The Housing and Urban Development Department, in the face of mounting criticism, said yesterday that it has dropped plans to sell seven New York-area housing projects without competitive bidding to a company that includes two prominent Republicans.

A HUD spokesman said that since HUD has received another offer for the 1,146 apartments it has decided to accept further proposals from any qualified firm seeking the federally owned properties.

Until yesterday, HUD had planned to sell the apartments to a corporation formed by Edward L. Weidenfeld, chief counsel for President Reagan's campaign committee, and his wife, Sheila Rabb Weidenfeld, who was press secretary to Betty Ford.

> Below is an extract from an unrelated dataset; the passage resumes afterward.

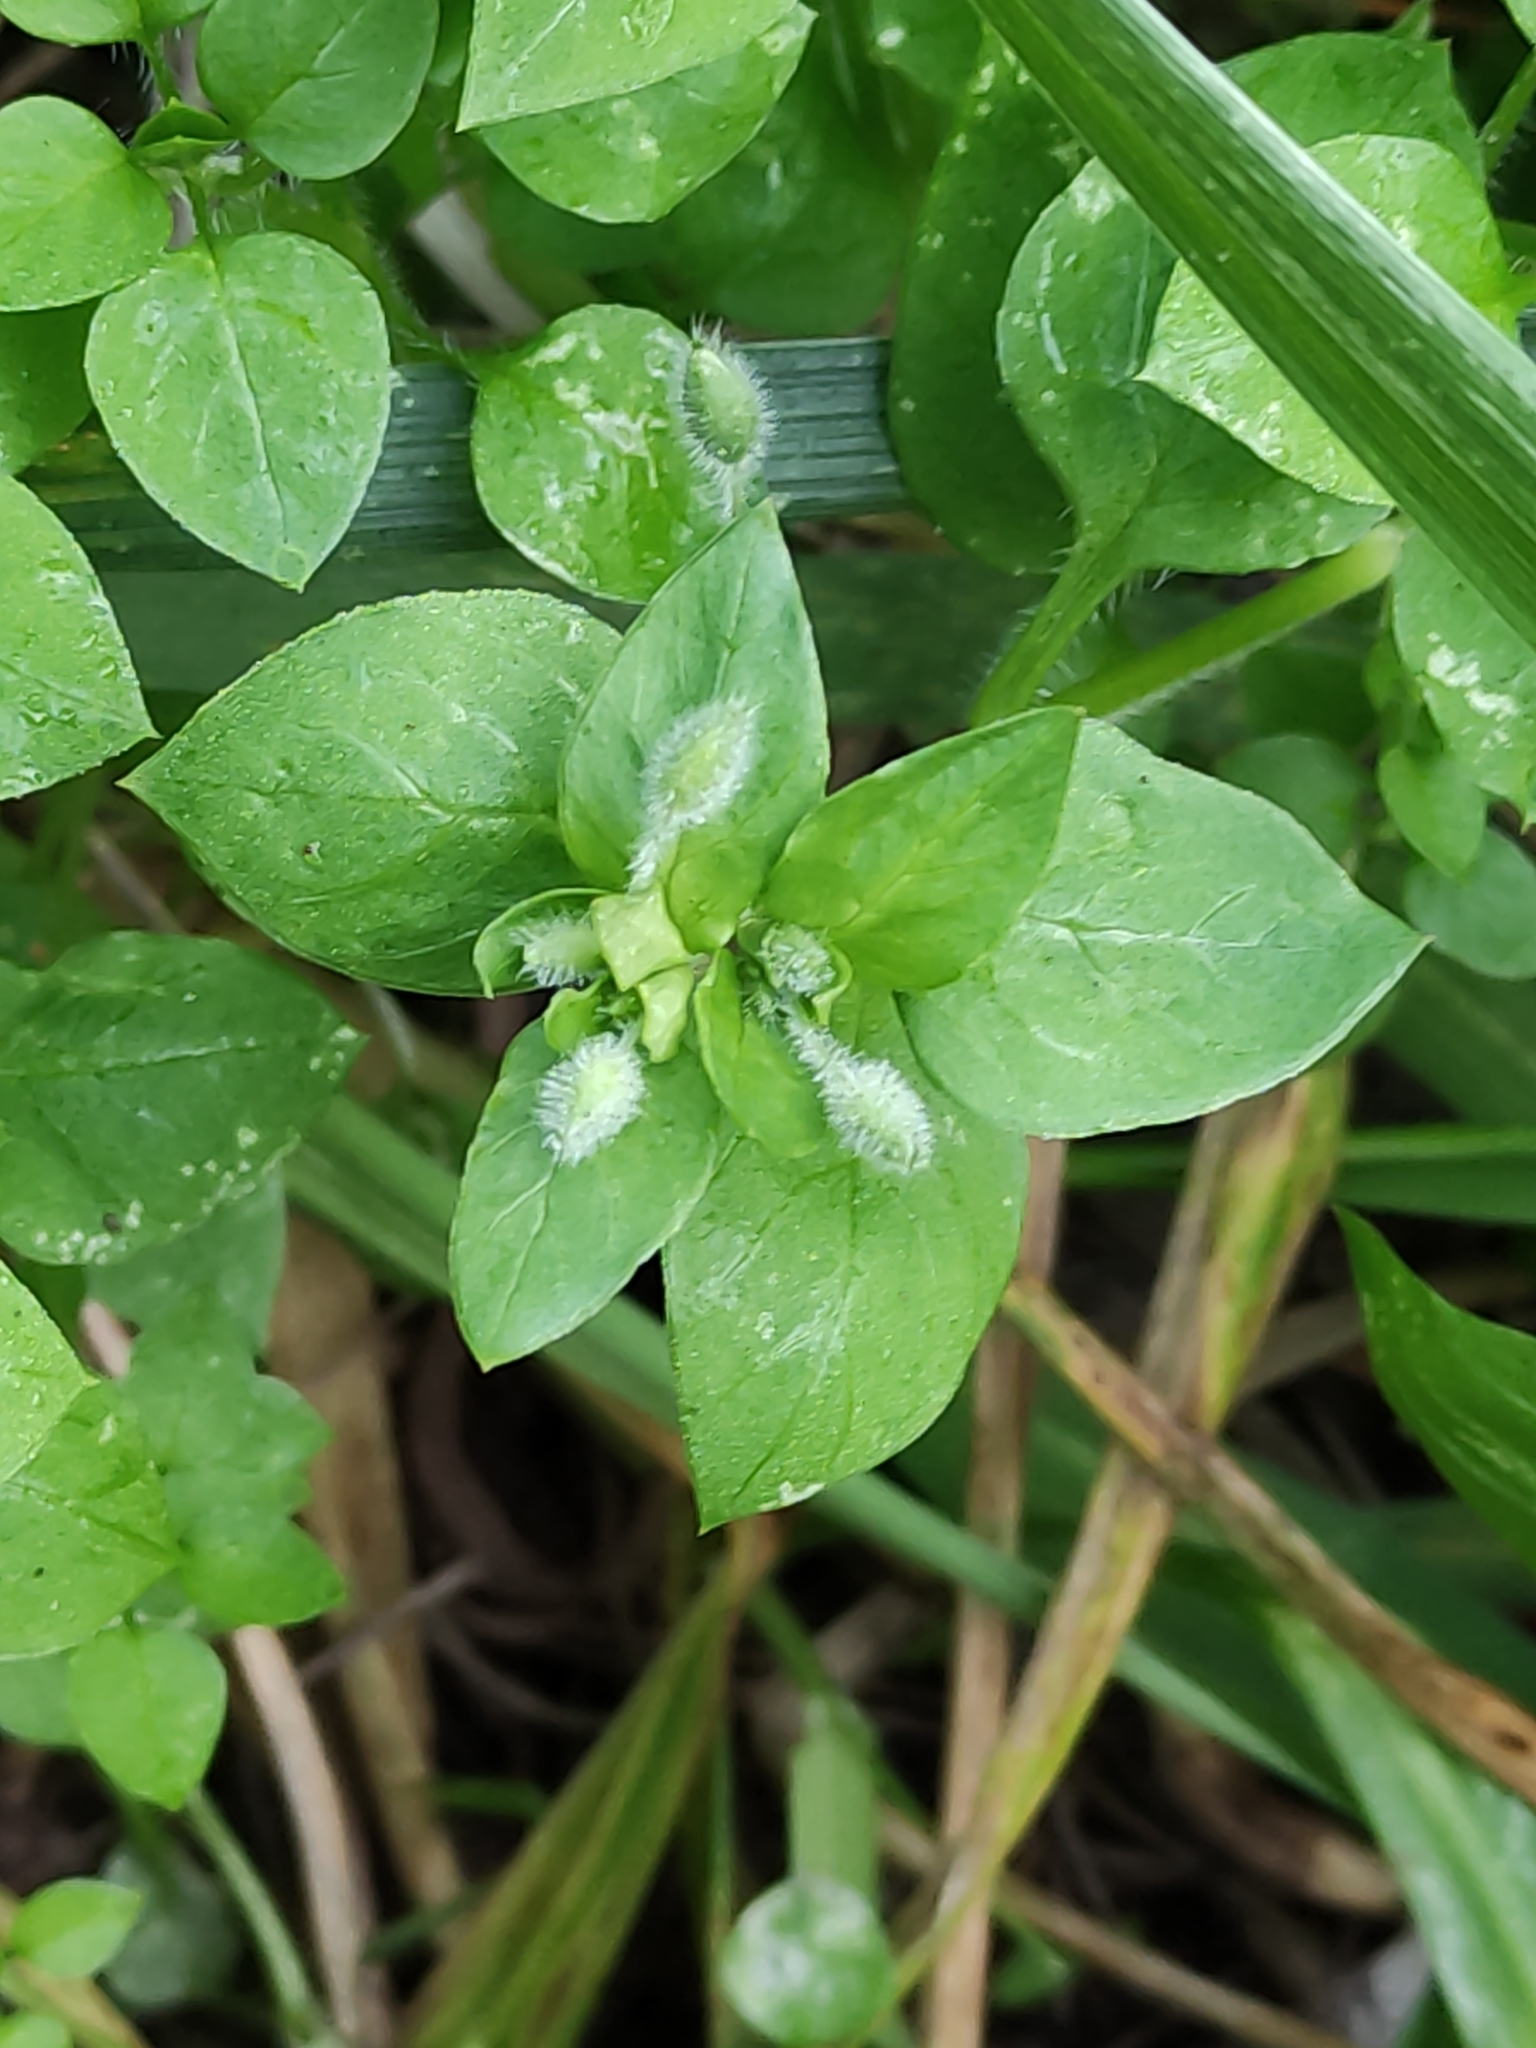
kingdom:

The $11 million deal has come under growing congressional criticism since The Washington Post reported last month that HUD planned to bypass a public auction in selling the projects to First American Housing Preservation Corp. of Suffern, N.Y. Weidenfeld is a director of the firm, and his wife, who served on a Reagan transition team on housing preservation, owns 20 percent of the company.

HUD acted yesterday as its inspector general moved toward completing an investigation of the proposed sale. HUD planned to give First American a first mortgage at 11 1/2 percent interest, to lend back $3.5 million of the down payment at 2 1/2 percent and to allow an estimated profit of more than $1 million and tax benefits that could be sold for another $4 million.

The competing offer was submitted recently by the Krupp Brothers real estate firm of Boston, which offered to pay $250,000 more for the same properties or to buy one building in Newark for $750,000 more than First American proposed.

HUD Secretary Samuel R. Pierce Jr. defended the arrangement as recently as Wednesday, but the agency now says it will not sell the buildings until it entertains sealed bids from any qualified firm that can put up 10 percent of its cash offer.

Rep. Fortney H. (Pete) Stark Jr. (D-Calif.) said the deal was "so odious on its face, so inherently partisan in nature" that Congress should deny tax breaks for any noncompetitive HUD sale.

The Weidenfelds have defended the sale as a straightforward business deal.